* _ACTIVITY_
Only the images are to be dropped; the records themselves must be repeated exactly.

● ● ●

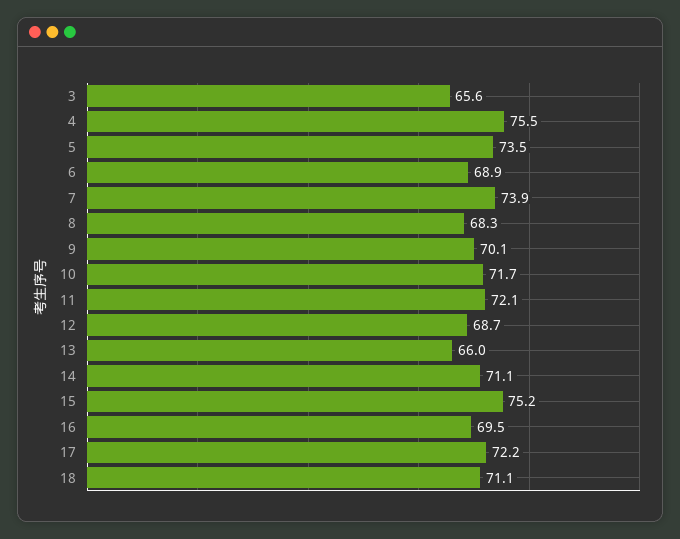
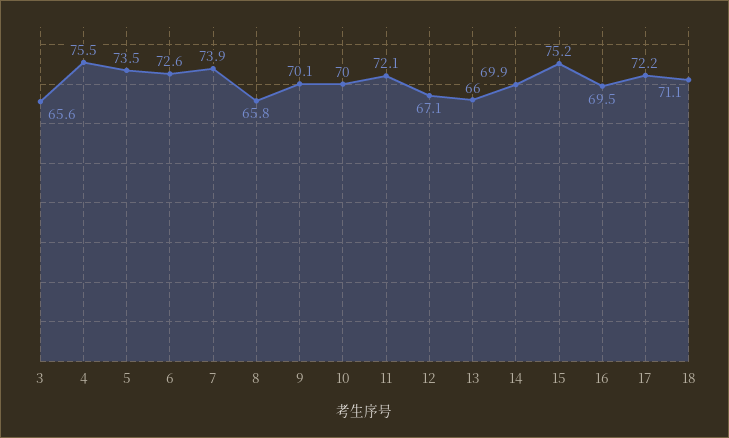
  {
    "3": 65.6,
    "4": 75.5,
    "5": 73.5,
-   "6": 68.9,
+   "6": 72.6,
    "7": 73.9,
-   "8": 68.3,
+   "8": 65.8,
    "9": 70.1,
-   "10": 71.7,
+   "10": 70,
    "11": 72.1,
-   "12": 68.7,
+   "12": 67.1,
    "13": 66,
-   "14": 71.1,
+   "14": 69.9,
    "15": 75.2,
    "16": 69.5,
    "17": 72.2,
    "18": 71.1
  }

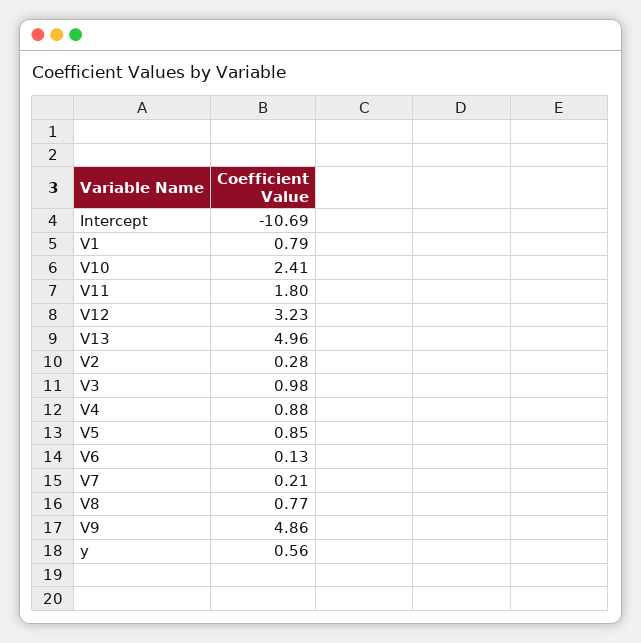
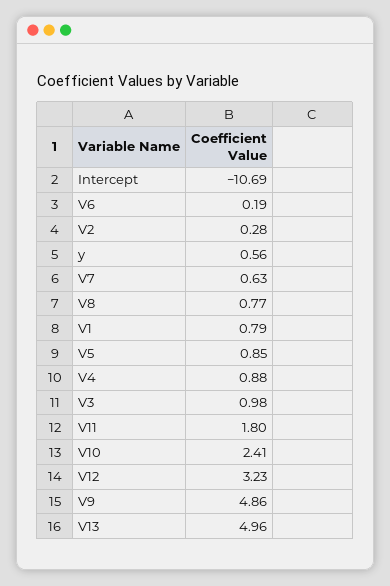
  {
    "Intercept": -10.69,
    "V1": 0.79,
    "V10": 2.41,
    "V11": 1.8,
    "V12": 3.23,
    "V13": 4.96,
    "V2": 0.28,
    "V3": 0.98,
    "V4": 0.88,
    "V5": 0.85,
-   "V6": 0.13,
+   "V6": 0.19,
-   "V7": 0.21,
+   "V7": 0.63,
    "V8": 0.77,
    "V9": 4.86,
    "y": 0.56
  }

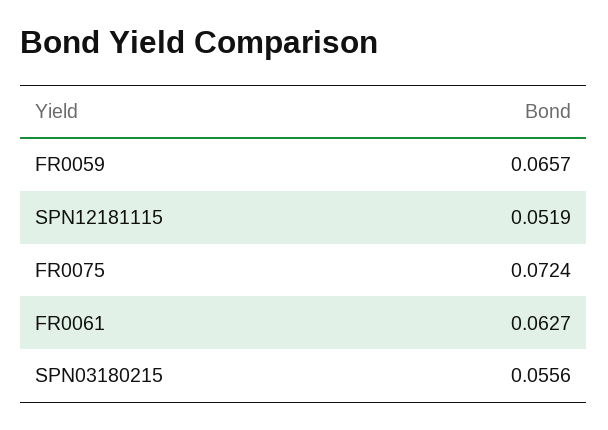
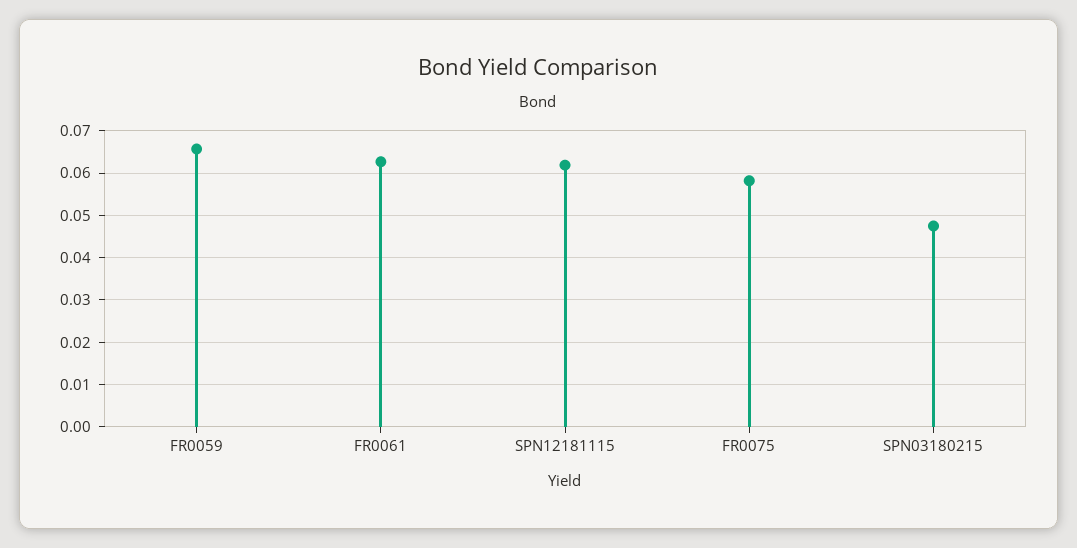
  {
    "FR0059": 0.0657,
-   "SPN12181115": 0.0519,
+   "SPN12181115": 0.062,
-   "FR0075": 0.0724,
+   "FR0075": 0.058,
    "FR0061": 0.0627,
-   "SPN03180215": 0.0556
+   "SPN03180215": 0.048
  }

● ● ●

* _RESPONSE_
  {
    "3": 65.6,
    "4": 75.5,
    "5": 73.5,
-   "6": 68.9,
+   "6": 72.6,
    "7": 73.9,
-   "8": 68.3,
+   "8": 65.8,
    "9": 70.1,
-   "10": 71.7,
+   "10": 70,
    "11": 72.1,
-   "12": 68.7,
+   "12": 67.1,
    "13": 66,
-   "14": 71.1,
+   "14": 69.9,
    "15": 75.2,
    "16": 69.5,
    "17": 72.2,
    "18": 71.1
  }

  {
    "Intercept": -10.69,
    "V1": 0.79,
    "V10": 2.41,
    "V11": 1.8,
    "V12": 3.23,
    "V13": 4.96,
    "V2": 0.28,
    "V3": 0.98,
    "V4": 0.88,
    "V5": 0.85,
-   "V6": 0.13,
+   "V6": 0.19,
-   "V7": 0.21,
+   "V7": 0.63,
    "V8": 0.77,
    "V9": 4.86,
    "y": 0.56
  }

  {
    "FR0059": 0.0657,
-   "SPN12181115": 0.0519,
+   "SPN12181115": 0.062,
-   "FR0075": 0.0724,
+   "FR0075": 0.058,
    "FR0061": 0.0627,
-   "SPN03180215": 0.0556
+   "SPN03180215": 0.048
  }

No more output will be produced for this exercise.